**Texte retenu:**
• • •
HAPPY FEET WITH BIG BALLS
Vite vendu sous le sobriquet du « Seigneur des anneaux pour enfants » (comme si Le seigneur des anneaux s’adressait pas aussi aux enfants) et marketé a la truelle, l’entrée de Zack Snyder dans l’animation ne resta pas dans les mémoires.
Pourtant, voilà un film qui remplit de nombreux vides dans le paysage cinématographique de ces dernières années, en plus de démentir bon nombre de détracteurs du cinéaste.
Trop vite catalogué cynique, opportuniste, voire fasciste, néo-nazi, homophobe, et j’en passe, Snyder sort donc dans une relative discrétion un film où il taille au hachoir tout discours s’apparentant à la race aryenne ou à n’importe quel propos liberticide ou intolérant.
Tout comme dans 300, le film justifie la nécessité de la guerre et de l’emploi de la force, non pas de manière préventive, mais toujours en réaction, en action de résistance face à une force autoritaire injuste qui n’accepte pas la liberté individuelle.
Ce discours assez simple, apparaît aussitôt comme un dangereux pamphlet républicain suceur de tea-party aux yeux des idiots. C’est bien normal.
Snyder donc, comme bon nombre d’autres réals à qui on pardonne aisément le même propos quand il est véhiculé par une personnalité démocrate déclarée ou engagée publiquement pour des droits sociaux, prend une histoire d’heroic-fantasy assez originale, puisqu’elle prend comme protagonistes des hiboux. Hiboux qui ont leur propre culture, une hiérarchie sociale distincte et complexe et un univers vaste, en histoire et en lieux. Tout de suite, on se sent loin de Disney ou de Pixar.
La violence et la brutalité des rapports entre les personnages parfois même alliés fait plus penser à de la japanimation, ou à du Don Bluth. Mais c’est bien différent et original. Une fois de plus Snyder semble emprunter sa propre voie pour construire sa filmographie, ce qui continue de poser un véritable statut d’auteur à son égard, et la complexité des séquences et du découpage, en particulier des scènes d’action achèvent de nous convaincre que non, Snyder n’est ni un poseur, ni un cynique, mais bien un vrai cinéaste, pour qui l’image est tout, qui comprend la valeur d’un plan, et utilise la technologie pour le mieux filmer possible une histoire.
Ici l’histoire est assez basique, mais elle fourmille de subtilités. De jeunes hiboux sont traqués par un groupe de méchantes volailles qui lavent le cerveau des ptits piou-pious pour en faire leur soldats, construisant une armée pour tuer tous ceux qui sont pas d’accord avec eux. Le jeune héros, bientôt suivi d’une troupe de sidekicks, va retrouver les gardiens de Ga’hoole : des héros-guerriers légendaires.
D’un côté les méchants s’apparentent vraiment à un IIIème Reich, de l’autre les gardiens ressemblent à l’armée américaine. Les jeunes hiboux, victimes, soldats enrôlés de force ou non, pourraient donc représenter au choix l’Europe sur le point de se faire dévorer par le nazisme et la collaboration ou celle qui résiste en sous-nombre face a un monstre démesuré. La métaphore amenant le jeune héros a devenir un guerrier n’hésitant pas a faire preuve de violence pour sauver des innocents, on pourrait en déduire que le film se limite à une pub pour enrôler les spectateurs chez les G.I., mais n’allons pas trop vite.
• • •
Entrées tirées d'une collection
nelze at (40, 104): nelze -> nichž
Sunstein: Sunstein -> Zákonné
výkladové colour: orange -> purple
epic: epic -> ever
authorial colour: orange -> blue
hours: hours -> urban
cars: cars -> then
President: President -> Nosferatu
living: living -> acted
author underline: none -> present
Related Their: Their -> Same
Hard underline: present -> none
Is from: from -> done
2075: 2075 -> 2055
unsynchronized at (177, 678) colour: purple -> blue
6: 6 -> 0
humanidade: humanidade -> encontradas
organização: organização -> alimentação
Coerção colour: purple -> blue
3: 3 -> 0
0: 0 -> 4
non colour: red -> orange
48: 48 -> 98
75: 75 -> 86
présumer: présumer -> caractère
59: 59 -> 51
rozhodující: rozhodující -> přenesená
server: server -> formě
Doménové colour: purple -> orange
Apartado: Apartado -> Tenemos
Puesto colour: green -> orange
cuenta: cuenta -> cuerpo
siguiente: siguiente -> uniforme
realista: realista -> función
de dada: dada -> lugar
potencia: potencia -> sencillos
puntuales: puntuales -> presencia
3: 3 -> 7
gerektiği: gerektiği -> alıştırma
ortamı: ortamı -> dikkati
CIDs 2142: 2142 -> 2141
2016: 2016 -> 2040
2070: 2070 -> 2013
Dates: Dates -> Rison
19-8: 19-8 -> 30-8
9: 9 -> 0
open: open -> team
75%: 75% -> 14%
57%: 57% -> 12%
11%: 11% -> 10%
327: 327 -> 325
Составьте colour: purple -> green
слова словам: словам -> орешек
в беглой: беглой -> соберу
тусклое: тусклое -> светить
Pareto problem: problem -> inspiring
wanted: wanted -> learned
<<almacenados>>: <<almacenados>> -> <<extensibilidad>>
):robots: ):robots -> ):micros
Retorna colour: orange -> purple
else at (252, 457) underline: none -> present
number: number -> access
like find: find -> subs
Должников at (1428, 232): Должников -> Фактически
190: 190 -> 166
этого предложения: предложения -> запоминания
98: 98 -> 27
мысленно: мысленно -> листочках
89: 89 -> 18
• • •
**Consigne 1:** Dans les enregistrements, recopiez le passage qui va du début jusqu'à la ligne contenant « 2075: 2075 -> 2055 », cette ligne comprise, en remplaçant « President » par « Chancellor » sans rien modifier d'autre.
**Consigne 2:** Prolongez la critique du film d'animation de Zack Snyder en écrivant la suite après sa dernière phrase.

**Corrigé 1:**
nelze at (40, 104): nelze -> nichž
Sunstein: Sunstein -> Zákonné
výkladové colour: orange -> purple
epic: epic -> ever
authorial colour: orange -> blue
hours: hours -> urban
cars: cars -> then
Chancellor: Chancellor -> Nosferatu
living: living -> acted
author underline: none -> present
Related Their: Their -> Same
Hard underline: present -> none
Is from: from -> done
2075: 2075 -> 2055

**Corrigé 2:**
Car chez les gentils, le propos est parfois anti-interventionniste et le scénar démontre une conscience sincère des dommages de toute guerre et la vacuité des massacres et des pertes humaines. Seulement voilà, la guerre peut se justifier dans le cas unique et extrême où l’usage de la force est le seul moyen d’empêcher la souffrance et la mort de civils qui ont rien demandé. Et dans ce cas là : on bourrine sévère et on le fait bien.
Tout ce propos belliciste ou non, impérialiste ou non, républicain ou non, on s’en fout. On s’en fout car en fin de compte, Snyder ne fait qu’appuyer la métaphore nazie en filmant bien ses armes de séduction et comment il est facile de tomber dans le piège du fascisme pour une société ou un individu. Et quand bien même, tout cela se résume à un cadre, un prétexte donné pour filmer ce qu’il veut vraiment : des batailles d’icônes avec une liberté de mouvement de cadre et de découpage total. Là-dessus, Snyder s’éclate, se fout complètement de faire un film d’anim pour gosses ou non et du coup, contrairement à trop bon nombre de Pixar ces derniers temps, oublie de se foutre de notre gueule, ne cherchant pas un vain propos soi-disant écolo ou libertaire faux ou hypocrite et donne tout ce qu’il a dans un seul but, faire du cinéma. L’action prend une ampleur visuelle rare pour un film d’animation américain et on sent qu’on a privilégié le sens de la belle image et la performance technique au lieu d’un marketing ciblé.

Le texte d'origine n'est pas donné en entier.